The rest of the functions are little helpers that I'll briefly discuss:

### hashEmail

``` haskell
hashEmail :: (Handle, Handle) -> [Gravatar]
hashEmail = map (\(a, b) -> (a, B.pack . md5sum $ b)) . formatEmail
```

This just converts a list of things like:

```
(dev+twopoint718+bigtiger@bendyworks.com, dev+twopoint718+bigtiger@bendyworks.com)
```

into a list of things like:

```
(dev+twopoint718+bigtiger@bendyworks.com, a40912d1ceb0e89380fb978b90936a7e)
```

### formatEmail

Some interesting dirty work is performed in `formatEmail`:

``` haskell
formatEmail :: (Handle, Handle) -> [(PairName, PairName)]
formatEmail (p1, p2) = [twin $ fmt (p1, p2), twin $ fmt (p2, p1)]
    where fmt (a, b) = B.concat [devPrefix, a, "+", b, bendyworks]
```

This glues together two handles into the special (and totally arbitrary) email address that we use at Bendyworks as the "author" of git commits. For each pair of handles, I generate two addresses, one where person 1 (`p1`) is first and another where person 2 (`p2`) is first. The other bit of plumbing is the tiny `twin` function:

``` haskell
twin x = (x, x)
```

which "doubles" anything into a two-tuple:

```
twin 1 == (1, 1)
```

This is because when I'm hashing email addresses, I want an unhashed "copy" to label the downloaded image with. The other simple reason is that because this is the input that `hashEmail` is expecting.

Wrapping up
----------

That should cover the how of this little program. I included in the imports the `Control.Monad.Parallel` (aliased as `MP`) package.
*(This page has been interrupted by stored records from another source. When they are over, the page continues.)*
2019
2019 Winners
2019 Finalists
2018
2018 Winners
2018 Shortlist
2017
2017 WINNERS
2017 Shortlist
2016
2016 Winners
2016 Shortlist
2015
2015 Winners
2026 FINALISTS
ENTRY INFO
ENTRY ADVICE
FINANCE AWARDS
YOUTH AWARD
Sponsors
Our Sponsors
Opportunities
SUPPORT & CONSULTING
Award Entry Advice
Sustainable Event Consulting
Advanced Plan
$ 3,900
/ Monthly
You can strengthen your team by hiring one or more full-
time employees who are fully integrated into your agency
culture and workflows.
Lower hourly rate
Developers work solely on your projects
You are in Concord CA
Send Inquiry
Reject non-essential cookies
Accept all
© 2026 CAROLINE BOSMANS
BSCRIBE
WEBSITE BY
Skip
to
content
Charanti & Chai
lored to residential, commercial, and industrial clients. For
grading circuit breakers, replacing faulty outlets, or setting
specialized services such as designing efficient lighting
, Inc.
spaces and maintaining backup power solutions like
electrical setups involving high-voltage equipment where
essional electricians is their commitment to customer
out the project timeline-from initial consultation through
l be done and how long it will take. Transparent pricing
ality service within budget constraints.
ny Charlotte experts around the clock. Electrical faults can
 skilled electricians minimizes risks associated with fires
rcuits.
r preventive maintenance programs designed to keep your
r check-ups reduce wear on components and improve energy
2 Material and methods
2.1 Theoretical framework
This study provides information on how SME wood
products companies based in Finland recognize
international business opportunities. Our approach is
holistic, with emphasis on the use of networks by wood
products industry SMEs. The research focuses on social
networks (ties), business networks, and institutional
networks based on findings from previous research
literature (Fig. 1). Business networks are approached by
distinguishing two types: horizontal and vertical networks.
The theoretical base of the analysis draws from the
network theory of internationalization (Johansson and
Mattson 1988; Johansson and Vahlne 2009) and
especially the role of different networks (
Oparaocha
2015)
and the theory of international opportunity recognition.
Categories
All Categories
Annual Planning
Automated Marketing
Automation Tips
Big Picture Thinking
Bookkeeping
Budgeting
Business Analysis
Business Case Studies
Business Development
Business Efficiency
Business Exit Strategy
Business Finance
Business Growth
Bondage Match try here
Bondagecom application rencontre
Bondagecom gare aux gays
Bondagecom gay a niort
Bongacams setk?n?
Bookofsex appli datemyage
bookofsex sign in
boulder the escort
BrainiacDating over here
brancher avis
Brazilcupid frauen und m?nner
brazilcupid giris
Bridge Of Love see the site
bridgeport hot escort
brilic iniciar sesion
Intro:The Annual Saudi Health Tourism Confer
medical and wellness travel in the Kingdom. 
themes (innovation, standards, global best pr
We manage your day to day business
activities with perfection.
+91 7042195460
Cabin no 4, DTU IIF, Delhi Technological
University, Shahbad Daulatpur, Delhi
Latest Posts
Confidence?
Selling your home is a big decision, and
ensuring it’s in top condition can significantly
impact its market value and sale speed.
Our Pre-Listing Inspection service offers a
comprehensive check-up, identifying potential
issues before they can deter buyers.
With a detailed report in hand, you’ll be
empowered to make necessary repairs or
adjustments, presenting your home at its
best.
This lets me change `main` into this:

``` haskell
main = do
    createDirectoryIfMissing False subdir
    MP.mapM downloadAvatar avatarHashes
    return ()
```

Note the `MP` qualified function name `mapM`. This lets me run all the `downloadAvatar` actions in parallel! Try this out. For me this is easily 4 times as fast (it went from about 8 seconds to about 2 on my computer).